Linear Counter

A Linear-Time probabilistic counting algorithm, or Linear Counting algorithm, was proposed by Kyu-Young Whang at al. in 1990.

It’s a hash-based probabilistic algorithm for counting the number of distinct values in the presence of duplicates.

The algorithm has O(N) time complexity, where N is the total number of elements, including duplicates.

This implementation uses bitvector to store the counter’s array.

from pdsa.cardinality.linear_counter import LinearCounter

lc = LinearCounter(1000000)
lc.add("hello")
print(lc.count())

Build a counter

To build a counter, specify its length.

from pdsa.cardinality.linear_counter import LinearCounter

lc = LinearCounter(100000)

Note

Memory for the counter is assigned by chunks, therefore the length of the counter can be rounded up to use it in full.

Note

This implementation uses MurmurHash3 family of hash functions which yields a 32-bit hash value that implies the maximal length of the counter.

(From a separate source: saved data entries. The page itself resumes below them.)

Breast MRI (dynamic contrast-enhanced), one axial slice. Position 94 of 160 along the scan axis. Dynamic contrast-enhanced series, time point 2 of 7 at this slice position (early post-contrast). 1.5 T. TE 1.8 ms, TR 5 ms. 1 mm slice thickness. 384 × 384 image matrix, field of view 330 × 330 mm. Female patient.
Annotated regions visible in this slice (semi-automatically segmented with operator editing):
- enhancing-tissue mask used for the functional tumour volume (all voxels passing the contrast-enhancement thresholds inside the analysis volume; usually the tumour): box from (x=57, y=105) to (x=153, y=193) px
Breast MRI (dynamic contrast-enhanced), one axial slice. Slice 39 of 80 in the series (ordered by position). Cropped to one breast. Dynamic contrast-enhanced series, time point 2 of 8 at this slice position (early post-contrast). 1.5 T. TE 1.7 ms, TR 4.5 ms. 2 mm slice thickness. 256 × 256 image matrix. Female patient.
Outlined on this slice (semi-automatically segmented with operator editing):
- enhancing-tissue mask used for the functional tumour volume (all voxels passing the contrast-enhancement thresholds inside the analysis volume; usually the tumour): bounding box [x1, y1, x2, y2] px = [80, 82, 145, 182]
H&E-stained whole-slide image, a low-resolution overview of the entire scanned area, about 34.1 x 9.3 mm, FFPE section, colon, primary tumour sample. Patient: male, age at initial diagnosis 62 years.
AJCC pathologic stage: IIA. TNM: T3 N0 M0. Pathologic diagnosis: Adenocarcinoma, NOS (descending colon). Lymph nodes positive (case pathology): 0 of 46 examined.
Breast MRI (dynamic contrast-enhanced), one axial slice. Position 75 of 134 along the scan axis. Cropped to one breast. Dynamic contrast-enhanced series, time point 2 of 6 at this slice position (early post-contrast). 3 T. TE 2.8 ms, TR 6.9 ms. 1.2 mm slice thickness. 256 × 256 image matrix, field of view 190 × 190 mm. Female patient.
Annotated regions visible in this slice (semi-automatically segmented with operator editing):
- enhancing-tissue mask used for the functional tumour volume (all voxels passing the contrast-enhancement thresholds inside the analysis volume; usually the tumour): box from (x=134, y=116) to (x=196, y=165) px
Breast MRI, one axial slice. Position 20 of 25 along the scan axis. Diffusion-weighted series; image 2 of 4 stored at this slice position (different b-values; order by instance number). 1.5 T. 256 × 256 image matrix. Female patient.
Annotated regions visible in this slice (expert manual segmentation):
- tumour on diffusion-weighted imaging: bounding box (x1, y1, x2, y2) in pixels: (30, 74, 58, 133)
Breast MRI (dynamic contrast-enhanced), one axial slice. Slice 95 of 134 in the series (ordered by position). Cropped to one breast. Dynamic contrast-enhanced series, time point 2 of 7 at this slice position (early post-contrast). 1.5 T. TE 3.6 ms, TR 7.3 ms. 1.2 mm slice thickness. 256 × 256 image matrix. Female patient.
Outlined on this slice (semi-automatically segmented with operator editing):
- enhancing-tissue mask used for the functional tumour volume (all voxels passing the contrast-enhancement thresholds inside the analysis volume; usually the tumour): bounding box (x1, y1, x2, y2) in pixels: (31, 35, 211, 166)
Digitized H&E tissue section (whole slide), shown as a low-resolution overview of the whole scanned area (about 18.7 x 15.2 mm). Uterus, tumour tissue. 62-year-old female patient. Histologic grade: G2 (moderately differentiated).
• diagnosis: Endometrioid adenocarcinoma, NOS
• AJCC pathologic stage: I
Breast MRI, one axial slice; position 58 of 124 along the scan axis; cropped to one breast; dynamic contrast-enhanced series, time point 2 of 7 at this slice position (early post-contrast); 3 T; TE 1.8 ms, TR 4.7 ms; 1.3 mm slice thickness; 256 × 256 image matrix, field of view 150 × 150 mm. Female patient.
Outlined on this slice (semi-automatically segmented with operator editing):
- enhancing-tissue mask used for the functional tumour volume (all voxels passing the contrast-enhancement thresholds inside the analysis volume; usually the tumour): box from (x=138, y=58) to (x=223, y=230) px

Index element into the counter

lc.add("hello")

Note

It is possible to index into the counter any elements (internally it uses repr() of the python object to calculate hash values for elements that are not integers, strings or bytes.

Size of the counter in bytes

print(lc.sizeof())

Length of the counter

print(len(lc))

Count of unique elements in the counter

print(lc.count())

Warning

It is only an approximation, that is quite good for not huge cardinalities.